Я доверчиво пошел за ней, позволив ей провести меня через какую‑то дверь, а потом одолев вместе с ней четыре марша узкой лестницы. Мы вошли в комнату, и она сняла шарф с моих глаз. В теплой темноте комнаты я почти ничего не видел, а только слышал шлепанье воды по бортам лодок, привязанных где‑то снаружи.
Затем я почувствовал, как ее нагое тело прижалась ко мне, ее рот нашел мои губы, язык нашел мой язык и проник глубоко в рот. Ее поцелуй по вкусу напоминал вино и морскую воду, словно квинтэссенция женского естества. Я целовал ее шею и грудь, а она повела меня к кровати, уложила на свежевыглаженные хлопковые простыни и стала расстегивать пуговицу за пуговицей на моем костюме. Она лизала мне грудь и, мурлыкая, опускалась все ниже. Когда ее губы дошли до пениса, она взяла его в рот и стала совершать быстрые движения языком, подобно пожирателю огня, раздвигая границы между страстью и бурлеском. Ее язык вознес меня на вершины, а затем она вдруг выпустила мой пенис, опрокинув меня на себя. Мы снова целовались, и вкус ее рта изменился, когда я вошел в нее. В тот момент я знал, что она наверняка захочет сохранить анонимность. Не будет никакой церемонии снятия маски. Я вошел в нее с импульсивностью, охватившей меня в ту ночь – ночь, когда секс расцвел, будто дикий цветок в тайном алькове воображения, когда вожделение исторгало хриплые вопли и позволило себе стать первобытным, животным, безымянным, каким оно было в пещерах и лесах при свете огня, когда и слов‑то таких, как «огонь» и «тело», еще не было и в помине.
Сейчас, когда гондола двигалась сквозь огни, играющие на воде Большого канала, я пытался вспомнить ту женщину, представить каждое ее движение в этой быстротечной империи чувств, касание ее грудей и ответное прикосновение длинных невидимых ног, страстные вздохи и содрогания в ярком резюме ее страсти. Мы не сказали друг другу ни слова, и сам факт нашего молчания возбуждал меня еще сильнее.

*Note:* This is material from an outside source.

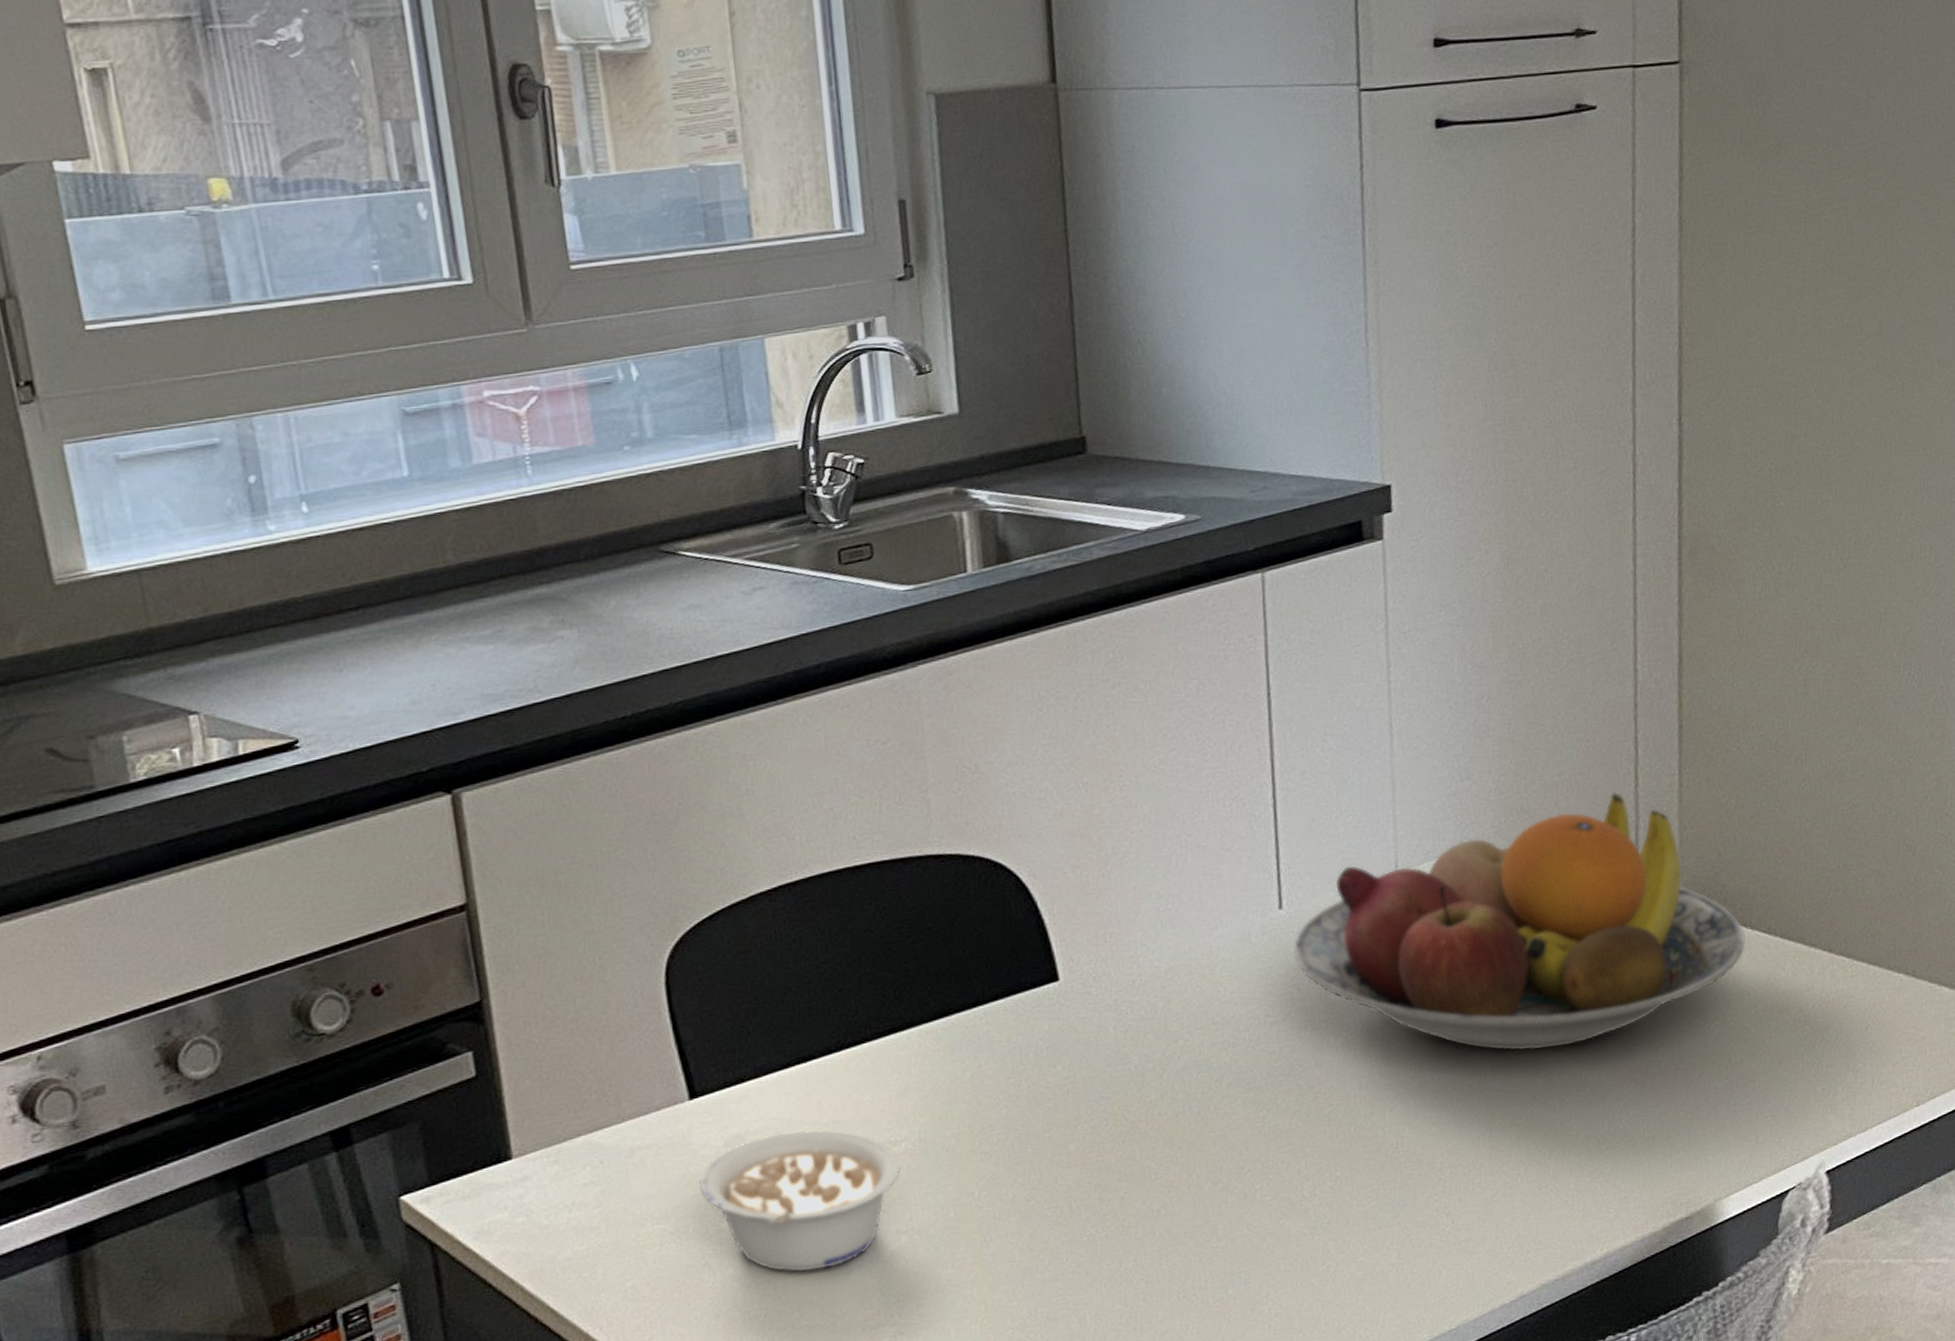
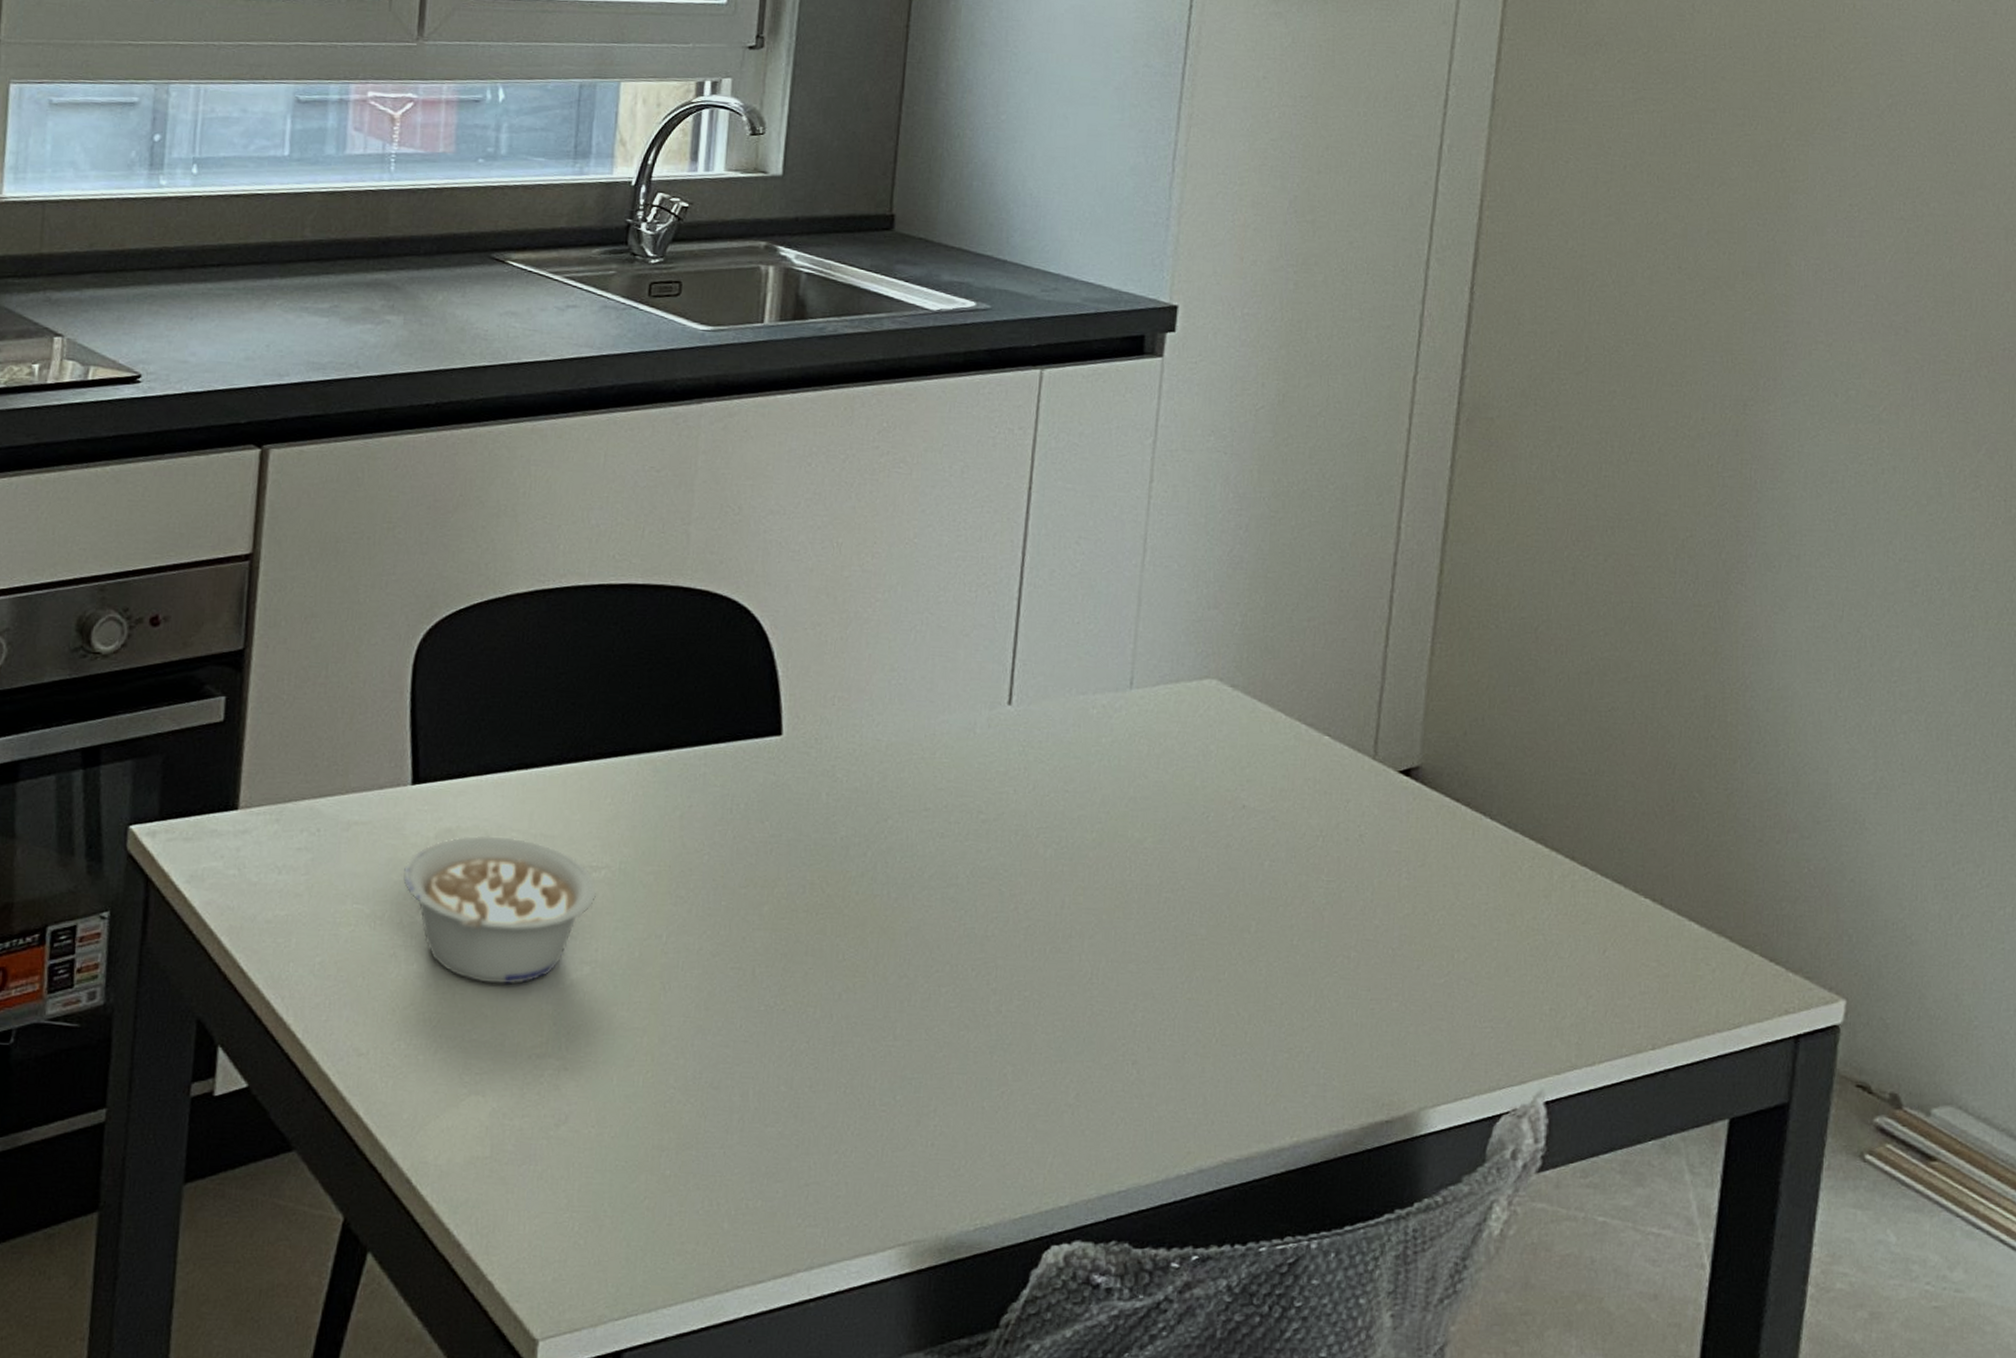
fruit bowl: present [1293,791,1746,1051] -> none [1016,648,1484,906]

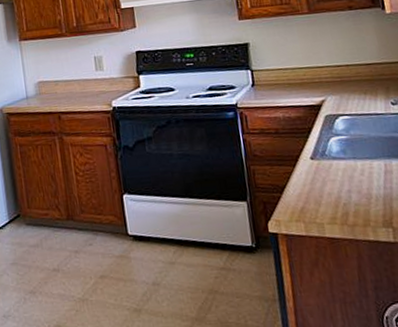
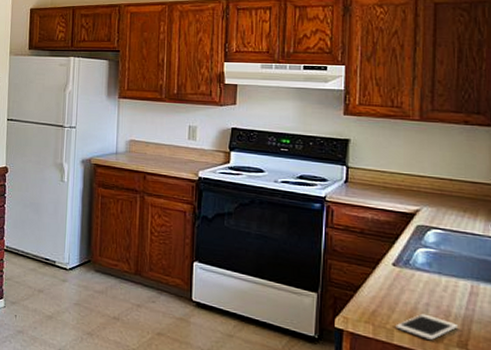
cell phone: none [324,201,380,226] -> present [396,313,458,340]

Когда я кончил, мой крик соединился с ее криком, и от этого крика даже языкам стало больно. Изнеможенные и потные, мы откатились друг от друга и снова услышали плеск воды, стук лодок о причал, стон натягивающихся канатов, шум прибоя и собственное тяжелое дыхание, по мере того как остывала наша страсть. Мы лежали рядом в темной комнате, и ее волосы упали мне на грудь.
Ледар прикоснулась к моей щеке мокрыми от воды пальцами:
– О чем задумался?
– Я думал о месте экзистенциализма в современной литературе, – ответил я.
– Врунишка, – заявила она и шаловливо брызнула на меня водой из канала. – О чем бы ты там ни думал, но явно о чем‑то приятном.
– О том, как все в жизни меняется, – сказал я.
– Они специально построили такой город, чтобы из него не хотелось уезжать. Правда, Джек? – спросила Ледар.
– Нет, – возразил я. – Они сделали еще лучше. Они построили его так, чтобы ты всегда мог о чем‑то мечтать.
– Вся эта красота разрывает мне сердце, – сказала она.
– Венеция – великий путешественник. Она тебя не покинет, – заверил я Ледар.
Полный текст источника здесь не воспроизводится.